First, a little history:
The city of Baltimore has about a jillion rowhomes dating back to the 1890s-early 1900s. Most are, naturally, brick construction. In the old days, lots of people painted the exterior brick walls. I have heard this theory of "these old bricks needed paint to protect them." Now I see that this must have been reallya bad assumption by these people. I DO presume, though, that the MORTAR was a problem. A local mason said that most of the mortar used around here was sand and lime with horse hair [shrug]. I DO know that the mortar is so soft I can crumble it with my fingers.
In the 1940's or so, the Big Thing around here was to have skilled crafstman apply FORMSTONE to the fronts of their houses. This consisted of wire-lathe being put on the wall, and then then portland? cement was troweled on and molded into shapes resembling cut-stones. Each "stone" was somehow dyed, and the finshed product looked like a wall made of various sized rectangular cut stone.
Nowadays, during a renovation, the status quo is to REMOVE the formstone, and restore the original brick finish. This often includes removal of PAINT from the underlying brick as well. It is a chemical and pressure wash process (city regulations dictate the method for lead paint abatement, etc.) The area around the house is dammed up, and all liquids are pumped into 55 gallon drums and hauled away by appropriate hazmat companies to keep run-off from damaging the environment.
Anyway, you never know what you have under the formstone and paint until you remove it. Most people have nice looking brick, and there are many people making money by re-pointing the brick walls.

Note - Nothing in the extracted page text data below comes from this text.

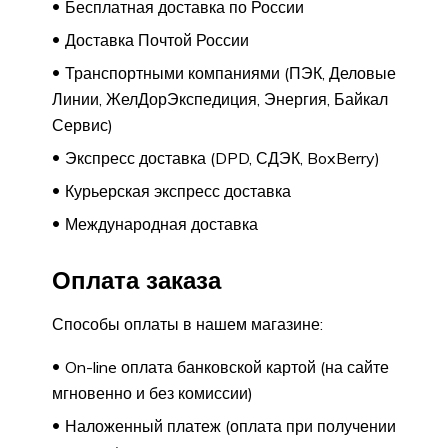
Бесплатная доставка по России
Доставка Почтой России
Транспортными компаниями (ПЭК, Деловые
Линии, ЖелДорЭкспедиция, Энергия, Байкал
Сервис)
Экспресс доставка (DPD, СДЭК, BoxBerry)
Курьерская экспресс доставка
Международная доставка
Оплата заказа
Способы оплаты в нашем магазине:
On-line оплата банковской картой (на сайте
мгновенно и без комиссии)
Наложенный платеж (оплата при получении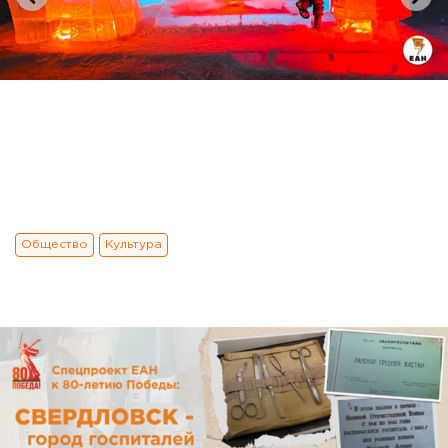
Общество
Культура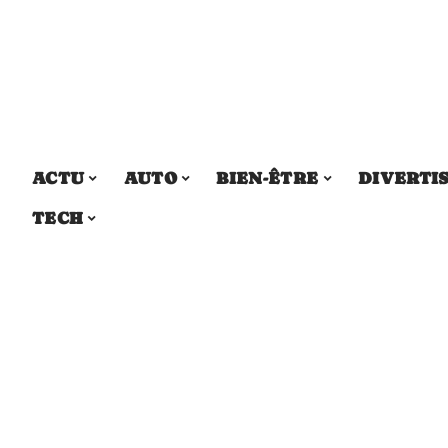
ACTU
AUTO
BIEN-ÊTRE
DIVERTI
TECH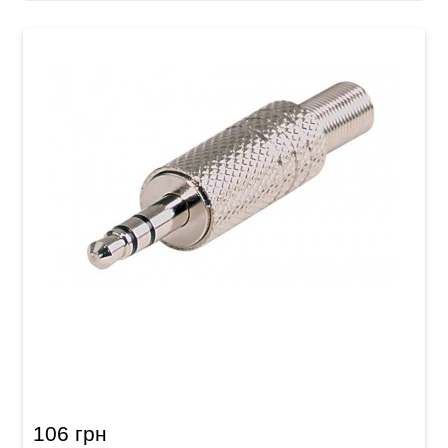
Штекер GEWA Stereo Jack 3,5 мм
106 грн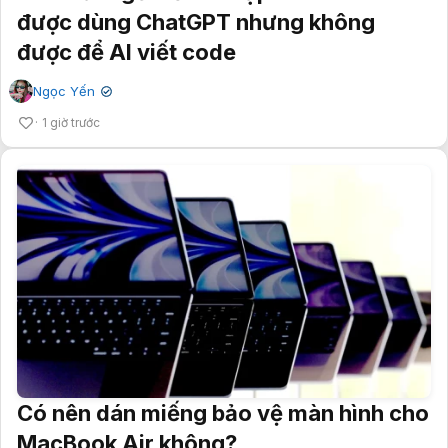
được dùng ChatGPT nhưng không
được để AI viết code
Ngọc Yến
✔
1 giờ trước
Có nên dán miếng bảo vệ màn hình cho
MacBook Air không?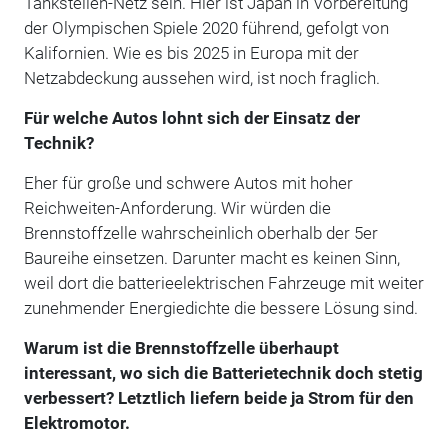
Tankstellen-Netz sein. Hier ist Japan in Vorbereitung
der Olympischen Spiele 2020 führend, gefolgt von
Kalifornien. Wie es bis 2025 in Europa mit der
Netzabdeckung aussehen wird, ist noch fraglich.
Für welche Autos lohnt sich der Einsatz der
Technik?
Eher für große und schwere Autos mit hoher
Reichweiten-Anforderung. Wir würden die
Brennstoffzelle wahrscheinlich oberhalb der 5er
Baureihe einsetzen. Darunter macht es keinen Sinn,
weil dort die batterieelektrischen Fahrzeuge mit weiter
zunehmender Energiedichte die bessere Lösung sind.
Warum ist die Brennstoffzelle überhaupt
interessant, wo sich die Batterietechnik doch stetig
verbessert? Letztlich liefern beide ja Strom für den
Elektromotor.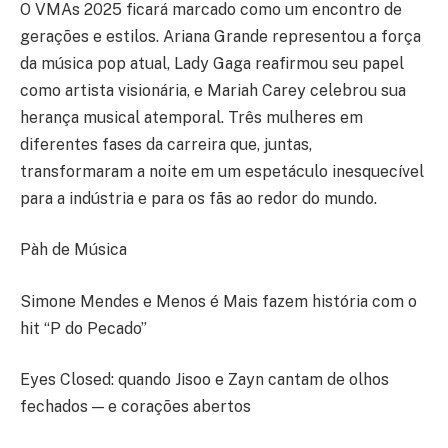
O VMAs 2025 ficará marcado como um encontro de
gerações e estilos. Ariana Grande representou a força
da música pop atual, Lady Gaga reafirmou seu papel
como artista visionária, e Mariah Carey celebrou sua
herança musical atemporal. Três mulheres em
diferentes fases da carreira que, juntas,
transformaram a noite em um espetáculo inesquecível
para a indústria e para os fãs ao redor do mundo.
Pàh de Música
Simone Mendes e Menos é Mais fazem história com o
hit “P do Pecado”
Eyes Closed: quando Jisoo e Zayn cantam de olhos
fechados — e corações abertos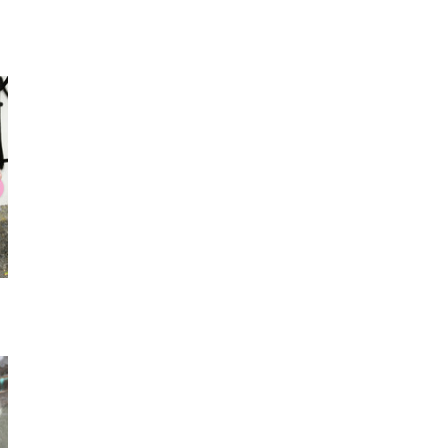
チョーカー
ネックレス
ハッ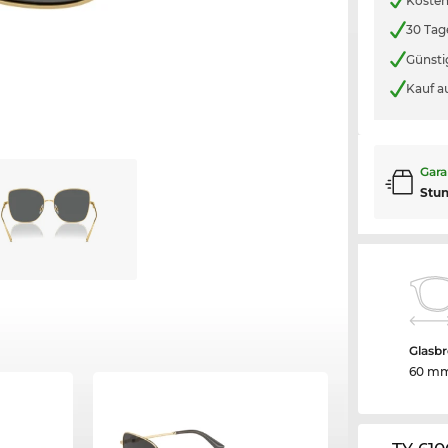
Kosten
30 Tag
Günsti
Kauf a
Gara
Stu
Glasbr
60 m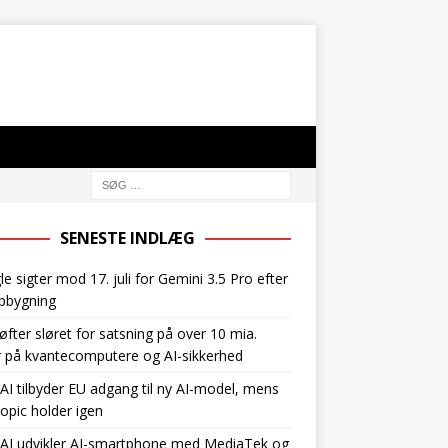
SENESTE INDLÆG
e sigter mod 17. juli for Gemini 3.5 Pro efter
pbygning
øfter sløret for satsning på over 10 mia.
r på kvantecomputere og AI-sikkerhed
I tilbyder EU adgang til ny AI-model, mens
opic holder igen
AI udvikler AI-smartphone med MediaTek og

I was not so lucky: After all this process, I find that about 30% of my wall consists of REPLACED BRICK. At some point, for some reason (perhaps freeze-damaged painted brick), a large, erratically bounded section of the wall has been re-laid with a non matching brick.
Now with all paint removed, it looks awful. The usual local solution is to pour a new brick ledge/foundation, and lay a new brick veneer in front of the exiting brick (the walls of the house already consists of 2 brick walls: interior and exterior, that are tied together, replacing the actual affected wall instead of bricking OVER it would be detrimental to the structural integrity of the house.)
I REALLY want to avoid this expense if possible. I saw at the eBrickSolutions web site that there is this concept of "STAINING" brick. Is that actually DIFFERENT from PAINTING? Does it allow brick to "breathe" or whatever it needs to do? Is it effective? and is it cost effective?
My brick wall is only about 12 feet wide and 18 feet tall.
If anyone has any info or sugestions, I'd greatly appreciate it.